I think ultimately what you are looking for is an explanation of different ways that SQL Server can be utilized to handle extremely large tables and data sets being replicated across the database server instances. There are multiple approachs to this problem and none of them are a silver bullet, but understanding the basics of each is a good way to make the right architecture choice.
Sharding
Database sharding is a way to take an enormous data set and partition it into a number of different file groups. These individual filegroups can be stored all on a single server, multiple servers, or better yet through a RAID based Storage Area Network.
The bottom line here is that physical IO performance significantly improves when you are accessing records from only a few physical file groups than from an enormous filegroup in an unsharded dataset.
SQL Server does not have a cheap or easy way to do this out of box, nor do I know of any easy or cheap way to do this with other major database providers. Once you start talking about shards then you are playing a different ball game altogether.

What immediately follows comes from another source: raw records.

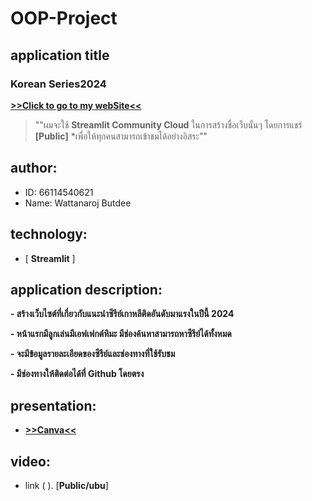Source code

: # OOP-Project
## application title
### Korean Series2024
   [**>>Click to go to my webSite<<**](https://koreanseries.streamlit.app/)
  > ""ผมจะใช้ **Streamlit Community Cloud** ในการสร้างชื่อเว็บนั้นๆ โดยการแชร์ **[Public]** *เพื่อให้ทุกคนสามารถเข้าชมได้อย่างอิสระ""

## author:  
  * ID: 66114540621
  * Name: Wattanaroj Butdee
## technology: 
 * [ **Streamlit** ]

## application description:

**- สร้างเว็บไซต์ที่เกี่ยวกับแนะนำซีรีย์เกาหลีติดอันดับมาแรงในปีนี้ 2024**

**- หน้าแรกมีลูกเล่นมีเอฟเฟกต์หิมะ มีช่องค้นหาสามารถหาซีรีย์ได้ทั้งหมด**

**- จะมีข้อมูลรายละเอียดของซีรีย์และช่องทางที่ใช้รับชม**

**- มีช่องทางให้ติดต่อได้ที่ Github โดยตรง**

## presentation: 
* [**>>Canva<<**](https://www.canva.com/design/DAF-hW9Vc7g/UA3LFpAuI6zSAUrVqdGnJw/view?utm_content=DAF-hW9Vc7g&utm_campaign=designshare&utm_medium=link&utm_source=editor)

## video:
* link ( ).                             [**Public/ubu**]

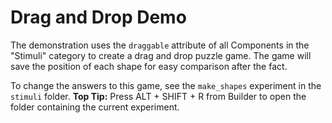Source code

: Drag and Drop Demo
==================
The demonstration uses the `draggable` attribute of all Components in the "Stimuli" category to create a drag and drop puzzle game. The game will save the position of each shape for easy comparison after the fact.

To change the answers to this game, see the `make_shapes` experiment in the `stimuli` folder. **Top Tip:** Press ALT + SHIFT + R from Builder to open the folder containing the current experiment.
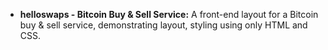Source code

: - **helloswaps - Bitcoin Buy & Sell Service:**
  A front-end layout for a Bitcoin buy & sell service, demonstrating layout, styling using only HTML and CSS.
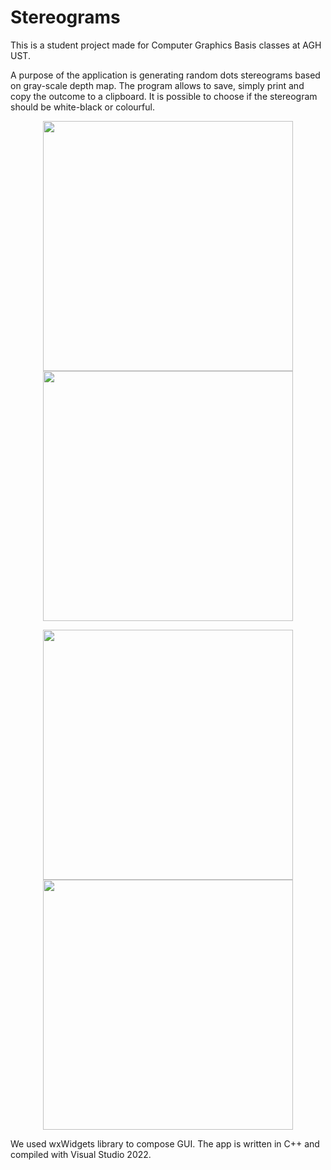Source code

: # Stereograms

This is a student project made for Computer Graphics Basis classes at AGH UST.


A purpose of the application is generating random dots stereograms based on gray-scale depth map. The program allows to save, simply print and copy the outcome to a clipboard. It is possible to choose if the stereogram should be white-black or colourful.
<p align=center>
<img src=https://user-images.githubusercontent.com/79938517/184540821-90c57b5b-8a4a-41e0-8554-2178aa302ca5.png width=400> <img src=https://user-images.githubusercontent.com/79938517/184540825-81770705-9758-4997-b6a7-8f92a1a8f16f.png width=400>
</p>
<p align=center>
<img src=https://user-images.githubusercontent.com/79938517/184540914-d9ddb60f-6e2a-41b6-9f16-dc867bcc9b09.png width=400> <img src=https://user-images.githubusercontent.com/79938517/184540878-5c9ee51a-7573-4654-a984-95b42ad09823.png width=400>
</p>

We used wxWidgets library to compose GUI. The app is written in C++ and compiled with Visual Studio 2022.

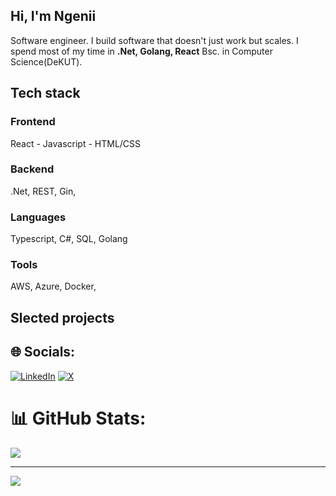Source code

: ## Hi, I'm Ngenii
Software engineer. I build software that doesn't just work but scales. 
I spend most of my time in **.Net, Golang, React**
Bsc. in Computer Science(DeKUT).

## Tech stack
### Frontend
React - Javascript - HTML/CSS
### Backend
.Net, REST, Gin,
### Languages
Typescript, C#, SQL, Golang
### Tools
AWS, Azure, Docker, 
## Slected projects

## 🌐 Socials:
[![LinkedIn](https://img.shields.io/badge/LinkedIn-%230077B5.svg?logo=linkedin&logoColor=white)](https://linkedin.com/in/langat-kipngeno-72aa2a176) [![X](https://img.shields.io/badge/X-black.svg?logo=X&logoColor=white)](https://x.com/collylangat) 

# 📊 GitHub Stats:
![](https://github-readme-stats.vercel.app/api/top-langs/?username=collylangat&theme=dark&hide_border=false&include_all_commits=true&count_private=true&layout=compact)

---
[![](https://visitcount.itsvg.in/api?id=collylangat&icon=0&color=0)](https://visitcount.itsvg.in)

<!-- Proudly created with GPRM ( https://gprm.itsvg.in ) -->
<!--
**collylangat/collylangat** is a ✨ _special_ ✨ repository because its `README.md` (this file) appears on your GitHub profile.

Here are some ideas to get you started:

- 🔭 I’m currently working on ...
- 🌱 I’m currently learning ...
- 👯 I’m looking to collaborate on ...
- 🤔 I’m looking for help with ...
- 💬 Ask me about ...
- 📫 How to reach me: ...
- 😄 Pronouns: ...
- ⚡ Fun fact: ...
-->
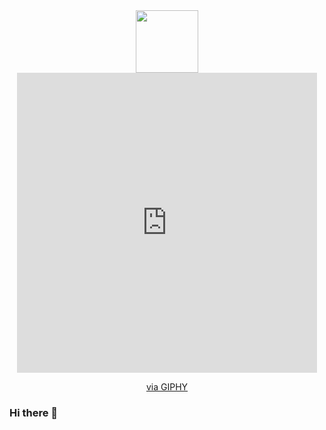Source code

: <div id="header" align="center">
  <img src="https://giphy.com/gifs/coding-programmer-ngoding-jdPMeyv9rn0hZHh8n9" width="100"/>
  <iframe src="https://giphy.com/embed/jdPMeyv9rn0hZHh8n9" width="480" height="480" frameBorder="0" class="giphy-embed" allowFullScreen></iframe><p><a href="https://giphy.com/gifs/coding-programmer-ngoding-jdPMeyv9rn0hZHh8n9">via GIPHY</a></p>
</div>


### Hi there 👋

<!--
**agustinmartinezz/agustinmartinezz** is a ✨ _special_ ✨ repository because its `README.md` (this file) appears on your GitHub profile.

Here are some ideas to get you started:

- 🔭 I’m currently working on ...
- 🌱 I’m currently learning ...
- 👯 I’m looking to collaborate on ...
- 🤔 I’m looking for help with ...
- 💬 Ask me about ...
- 📫 How to reach me: ...
- 😄 Pronouns: ...
- ⚡ Fun fact: ...
-->
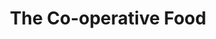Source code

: ---
title: "The Co-operative Food"
url: /coalville/the-co-operative-food-ashby-road/
shop: supermarket
---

Distributed Partition Views
These enable well partitioned datasets to be accessed in such a way that one would only fetch the necessary records based on your partitioning strategy. There is good information on MSDN about this with SQL Server.
Active Clustering
The concept of clustering is to take multiple SQL Server instances as nodes and have them work together on a single database, synchronized so that partitions on different file groups are being read and written to in a way that does not corrupt or damage the data, and in a way that scale up massively.
Peer to Peer Replication
In this setup all database servers have their own instance, and each should be configured to only affect their own little area of the schema. Data is frequently out of date between them and needs to be synced through some outside process and schema changes can be extremely difficult to implement. This is not the ideal way to handle this in your application.
I can't afford distributed partitions and massively scalable active clustering!
So you don't have upwards of a million to drop on some licenses and hardware for massively scalable solutions? There is always the Cloud. Azure and other SQL Server PaaS (Platform as a Service) solution providers can provide you the scalability that you need without the large upfront investment. This is generally the easiest route to go.